Even now, all these years later.
‘‘You didn’t
know what they were going to do,’’ Doctor Grunwald had insisted. “You didn’t
know.”
“No,” Jerry had
told him. “But I didn’t question it, either. My sin was that I didn’t even
question it.”
He went into
the kitchen. It was narrow, tiled in blue, and it bore all the hallmarks of a
man living alone. The catsup bottles were still on the table after this
morning’s breakfast, the counter beneath the toaster was strewn with crumbs,
and the pans that hung underneath the wall cupboards had only been scoured in
the middle, where it was essential. He opened the huge refrigerator and took
out a pack of bologna sausage. He didn’t really feel hungry after hearing about
Sherry Cantor, but he knew that he would need the energy if he was going to
take David out this afternoon.
He started to
build himself a sandwich, with bologna and sliced pickle. He tried not to think
about that hot day, thirty-four years ago, when he had first realized the
enormity of what he had done. A radio was playing “You Don’t Bring Me Flowers”

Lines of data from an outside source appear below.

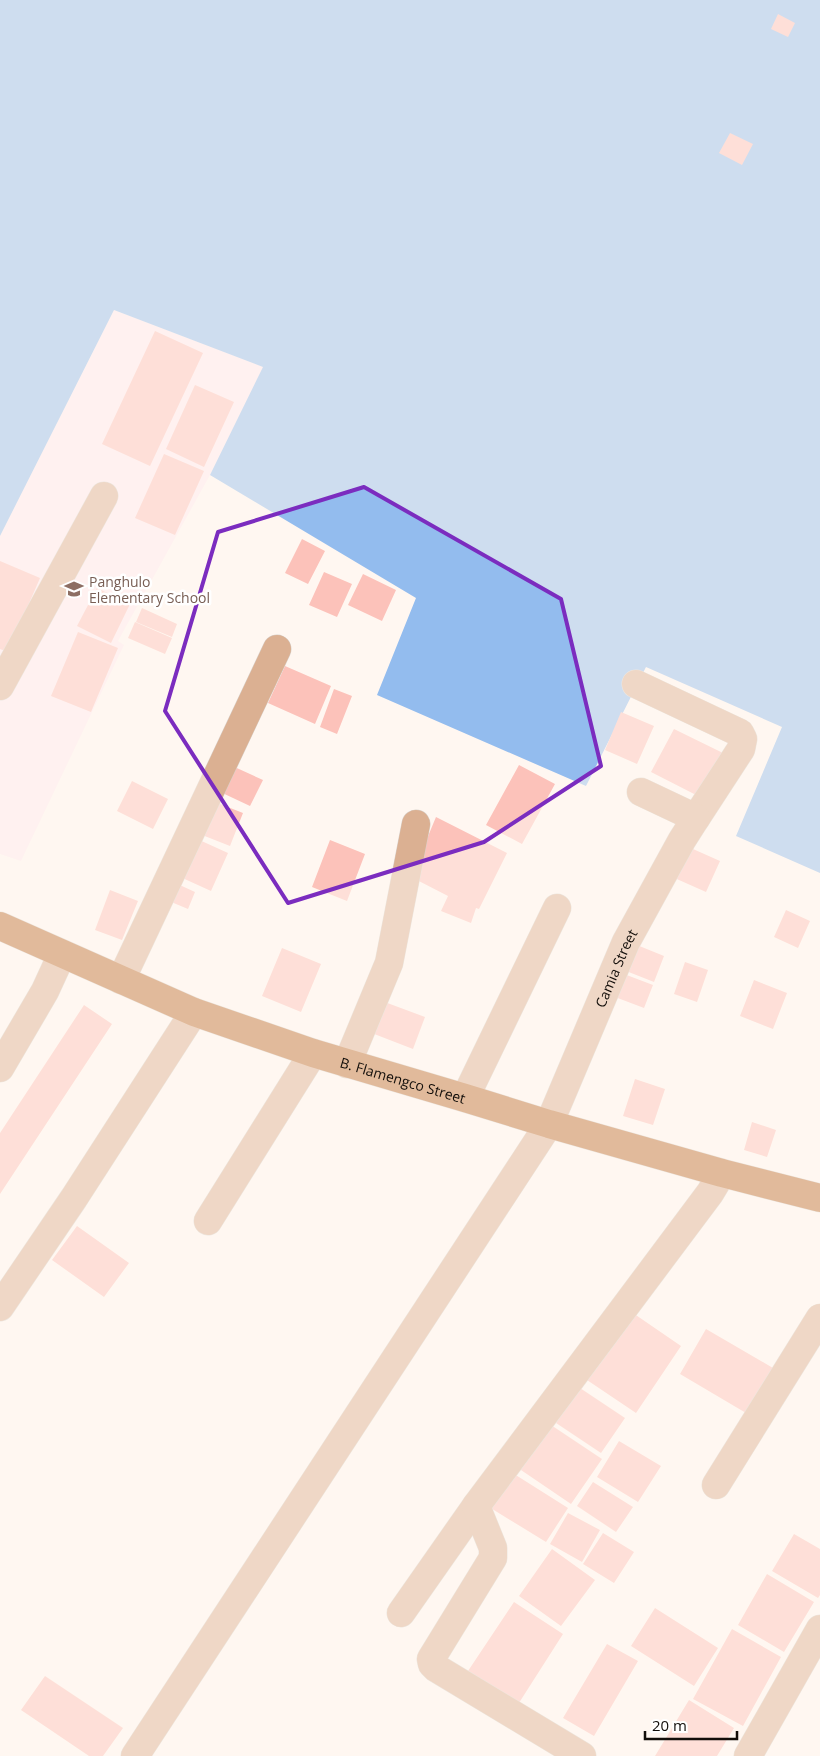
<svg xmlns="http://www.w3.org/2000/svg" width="820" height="1756" font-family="'Open Sans',sans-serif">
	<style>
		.education { fill: #fee9ef }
		.water { fill: #93bcee }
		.building { fill: #fcc2ba }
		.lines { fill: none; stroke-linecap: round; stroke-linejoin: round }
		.minor-casing { stroke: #d9d2cc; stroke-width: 29 }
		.major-casing { stroke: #d9d2cc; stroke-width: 29 }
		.minor { stroke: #dbb092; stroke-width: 28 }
		.major { stroke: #bc6f33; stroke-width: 28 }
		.marked { fill: none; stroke: #7b2cbf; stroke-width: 4; stroke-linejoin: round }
		.labels { text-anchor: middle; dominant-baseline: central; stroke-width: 5; stroke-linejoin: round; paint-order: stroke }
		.education-label { font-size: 14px; fill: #785e54; stroke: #fff; text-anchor: start }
		.street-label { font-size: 14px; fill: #120e0a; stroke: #fff }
	</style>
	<rect width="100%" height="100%" fill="#fff7f1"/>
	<path class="education" d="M114,310L264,367L210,475L118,641L124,645L21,861L0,854V536Z"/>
	<path class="water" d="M0,0H820V873L736,836L782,727L646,667L586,786L377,695L416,598L210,475L263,367L114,310L0,536Z"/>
	<path class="building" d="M778,14L795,23L788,37L771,29Z
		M730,133L753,144L742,165L719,153Z
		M155,331L203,353L150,466L102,444Z
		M195,385L234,402L204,467L166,449Z
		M164,454L204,471L175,535L135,518Z
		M302,539L325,551L308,584L285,573Z
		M0,561L40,578L8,652L0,649Z
		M324,572L352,584L337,617L309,605Z
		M363,574L396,590L382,621L348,605Z
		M97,588L130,604L111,643L77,626Z
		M142,608L177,624L172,637L136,622Z
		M135,622L172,638L165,654L128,638Z
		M78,632L118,648L91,712L51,696Z
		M285,666L331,686L315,724L268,703Z
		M334,689L352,696L337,734L320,727Z
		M621,712L654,726L637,764L605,750Z
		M674,729L723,753L700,797L651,772Z
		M228,764L263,780L250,806L216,790Z
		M519,765L555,784L522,844L486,825Z
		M132,781L168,799L153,829L117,811Z
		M210,800L243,813L230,846L197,833Z
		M436,817L507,853L479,909L476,908L471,923L441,911L448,896L411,877Z
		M195,838L228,853L211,891L178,876Z
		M330,840L365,854L347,901L312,887Z
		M684,845L720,861L706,892L670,876Z
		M171,881L195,892L188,909L164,899Z
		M110,890L138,901L122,940L95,930Z
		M786,910L810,921L798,948L774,937Z
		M632,943L664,956L654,982L621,969Z
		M282,948L321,964L301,1012L262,996Z
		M685,962L708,970L697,1002L674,994Z
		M624,974L653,985L644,1008L615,997Z
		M754,980L787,993L773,1029L740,1016Z
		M382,1001L425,1017L413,1049L369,1032Z
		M84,1005L112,1024L0,1194V1133Z
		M635,1079L665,1089L653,1125L623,1116Z
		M752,1122L776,1130L767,1157L744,1150Z
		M77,1226L129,1263L104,1297L52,1260Z
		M630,1311L681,1346L636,1413L584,1378Z
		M706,1329L773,1368L746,1413L680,1374Z
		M580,1388L625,1418L601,1453L556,1423Z
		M548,1423L602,1459L571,1504L518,1468Z
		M619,1441L661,1466L638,1502L597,1477Z
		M511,1472L568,1508L546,1542L489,1507Z
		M593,1482L633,1507L616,1532L577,1506Z
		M568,1513L600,1530L582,1562L550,1544Z
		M603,1533L634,1552L614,1583L583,1564Z
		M794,1534L820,1549V1595L818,1598L772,1571Z
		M552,1549L595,1580L561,1626L519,1596Z
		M767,1574L814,1602L784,1652L738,1625Z
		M514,1602L563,1634L517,1706L466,1674Z
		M655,1608L718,1648L694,1686L631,1646Z
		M732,1629L781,1657L743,1726L693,1699Z
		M607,1644L638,1661L594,1736L563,1718Z
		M45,1676L123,1728L103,1756H89L21,1710Z
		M689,1700L734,1728L717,1756H655Z"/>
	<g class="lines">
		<g class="minor-casing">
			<g id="minor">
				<path d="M636,684L740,733L743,739L741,749L696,818"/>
				<path d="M0,686L104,496"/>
				<path d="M121,980L277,649"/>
				<path d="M347,1064L389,963L416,824"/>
				<path d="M0,1068L45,991L62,954"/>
				<path d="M465,1098L557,908"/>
				<path d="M208,1221L313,1053"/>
				<path d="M0,1307L74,1198L194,1012"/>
				<path d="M716,1485L820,1318"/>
				<path d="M401,1613L476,1506"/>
				<path id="s1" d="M135,1756L549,1124L626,942L682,840L696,818L641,792"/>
				<path d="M582,1756L436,1668L432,1664L431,1659L493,1558V1548L476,1506L710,1193L722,1173"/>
				<path d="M748,1756L820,1629"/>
			</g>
		</g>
		<g class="major-casing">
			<g id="major">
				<path id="s2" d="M0,926L194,1012L313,1053L465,1098L549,1124L722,1173L820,1198"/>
			</g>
		</g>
		<use href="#minor" class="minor"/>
		<use href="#major" class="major"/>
	</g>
	<path d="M0 0H820V1756H0ZM364,487L561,599L601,766L484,842L288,903L165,711L218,532Z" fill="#fff7f1" fill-opacity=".55" fill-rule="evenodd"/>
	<path class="marked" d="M364,487L561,599L601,766L484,842L288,903L165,711L218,532Z"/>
	<defs>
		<g id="school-bare" transform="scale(1.5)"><path d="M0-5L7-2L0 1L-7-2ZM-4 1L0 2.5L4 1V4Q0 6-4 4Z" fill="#8d6e63" stroke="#fff" stroke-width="2.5" paint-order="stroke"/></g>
	</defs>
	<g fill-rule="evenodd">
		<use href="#school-bare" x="74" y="589"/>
	</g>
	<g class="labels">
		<g class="education-label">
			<text x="89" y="581">Panghulo<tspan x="89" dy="16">Elementary School</tspan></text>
		</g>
		<g class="street-label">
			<text stroke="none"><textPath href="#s1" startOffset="925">Camia Street</textPath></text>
			<text stroke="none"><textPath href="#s2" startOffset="432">B. Flamengco Street</textPath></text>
		</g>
	</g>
	<path d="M645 1731v8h92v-8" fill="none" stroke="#120e0a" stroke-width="2.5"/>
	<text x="652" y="1731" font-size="15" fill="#120e0a" stroke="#ffffff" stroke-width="4" paint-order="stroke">20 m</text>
</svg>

somewhere outside, and he raised his eyes and looked out of the kitchen window
toward the street.
A man in a
white wide-brimmed hat and a white suit was standing not far away from Jerry’s
gate.
Spanish, maybe, or Mexican.
Although the shadow of the
midday sun obscured his face, the man appeared to be looking up toward the
house. His hands were pushed deeply into the pockets of his coat, and he was smoking
a cigarette. There was something about him that was oddly unsettling, as if he
were a leftover from some black-and-white private-eye movie of the 1950’s.